S&P rates Weight Watchers' loan BB

Standard & Poor's rates Weight Watchers International Inc.'s proposed $504.7 million term loan B facility due Dec. 31, 2009 at BB. The outlook is stable.

Proceeds from the new term loan will be used to finance the announced tender of up to all $264 million of the company's 13% senior subordinated notes (plus related tender premiums and transaction fees) and to repay about $204.7 million of its existing term loan B, transferable loan certificate, and term loan D facilities.

Security is a first-priority perfected lien on the capital stock of the company's direct and indirect subsidiaries and all material property and assets of the company and each of its direct and indirect domestic subsidiaries

Ratings reflect the company's narrow business focus and high debt levels. These factors are partially offset by the company's leading market position, geographic diversity, predictable cash flows and favorable demographic trends, S&P said.

EBITDA for the 12 months ended March 29, was about $334 million, pro forma for the acquisition of The WW Group Inc., which closed on April 1. Pro forma full-year lease-adjusted EBITDA coverage of interest expense reflective of the new capital structure is about 9.9x compared to about 6.8x for the last 12 months ended March 29, 2003. Standard & Poor's expects the company to rapidly pay down debt with its free cash flows and does not anticipate sizable acquisitions in the intermediate term. As such, Standard & Poor's expects credit protection measures to improve modestly over the next few years, S&P said.

Moody's raises Masonite outlook

Moody's Investors Service raised its outlook on Masonite International Corp. to positive from stable and confirmed its ratings including its $100 million revolver due 2006, $100 million term loan A due 2006 and $450 million term loan B due 2008 at Ba2.

Moody's said the positive outlook reflects its expectations that Masonite will continue to reduce debt leverage and will successfully complete the integration process, as it has done effectively to date, of Masonite Corp.

The ratings acknowledge Masonite's strong cash flow generating ability, the smooth integration to date of the old Masonite Corp., the return to pre-acquisition debt leverage levels and the reduced counter party credit risk that the company faces as compared to other companies in the building products industry, Moody's added.

At the same time, the ratings incorporate the company's sales concentration to the two big box home center retailers, the narrow product line, the exposure to cyclical construction and remodeling markets, and any remaining issues arising from completing the integration of Masonite Corp.

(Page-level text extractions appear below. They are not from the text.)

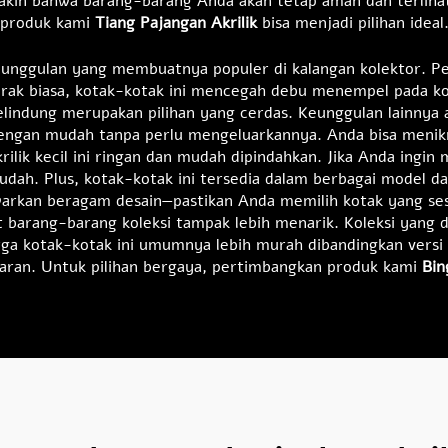
akin bahwa barang-barang Anda akan tetap aman dan terlihat l
produk kami
Tiang Pajangan Akrilik
bisa menjadi pilihan ideal
 keunggulan yang membuatnya populer di kalangan kolektor. 
n rak biasa, kotak-kotak ini mencegah debu menempel pada k
lindung merupakan pilihan yang cerdas. Keunggulan lainnya 
dengan mudah tanpa perlu mengeluarkannya. Anda bisa meni
krilik kecil ini ringan dan mudah dipindahkan. Jika Anda ing
mudah. Plus, kotak-kotak ini tersedia dalam berbagai model
warkan beragam desain—pastikan Anda memilih kotak yang se
barang-barang koleksi tampak lebih menarik. Koleksi yang d
ga kotak-kotak ini umumnya lebih murah dibandingkan versi 
ran. Untuk pilihan bergaya, pertimbangkan produk kami
Bin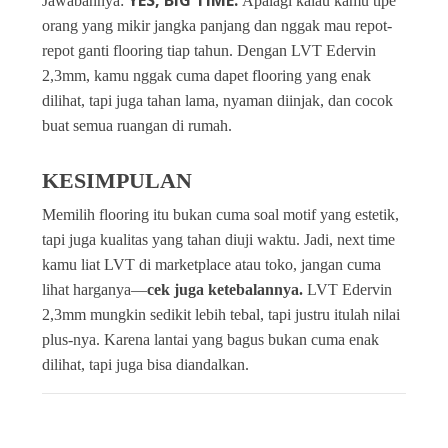
YES, BIG TIME.
Jawabannya:
Apalagi kalau kamu tipe
orang yang mikir jangka panjang dan nggak mau repot-
repot ganti flooring tiap tahun.
Dengan LVT Edervin
2,3mm, kamu nggak cuma dapet flooring yang enak
dilihat, tapi juga tahan lama, nyaman diinjak, dan cocok
buat semua ruangan di rumah.
KESIMPULAN
Memilih flooring itu bukan cuma soal motif yang estetik,
tapi juga kualitas yang tahan diuji waktu. Jadi, next time
kamu liat LVT di marketplace atau toko, jangan cuma
lihat harganya—
cek juga ketebalannya.
LVT Edervin
2,3mm mungkin sedikit lebih tebal, tapi justru itulah nilai
plus-nya. Karena lantai yang bagus bukan cuma enak
dilihat, tapi juga bisa diandalkan.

As of the second quarter ended June 30, 2003, Masonite's total debt/capitalization ratio had been reduced to 44.4%, down from 55.5% at the time of the rating of the current bank credit facility in July 2002 and as compared to the 64.8% at the time of the company's initial rating in August 2001, Moody's said. Some of the initial debt decline came from asset sale proceeds and early prepayment of a seller note at a discount, but recent debt reduction has come out of utilization of the company's strong cash flow. Free cash flow as a percentage of total debt exceeded a healthy 20% in 2002 and should continue to show gradual increases in the coming years.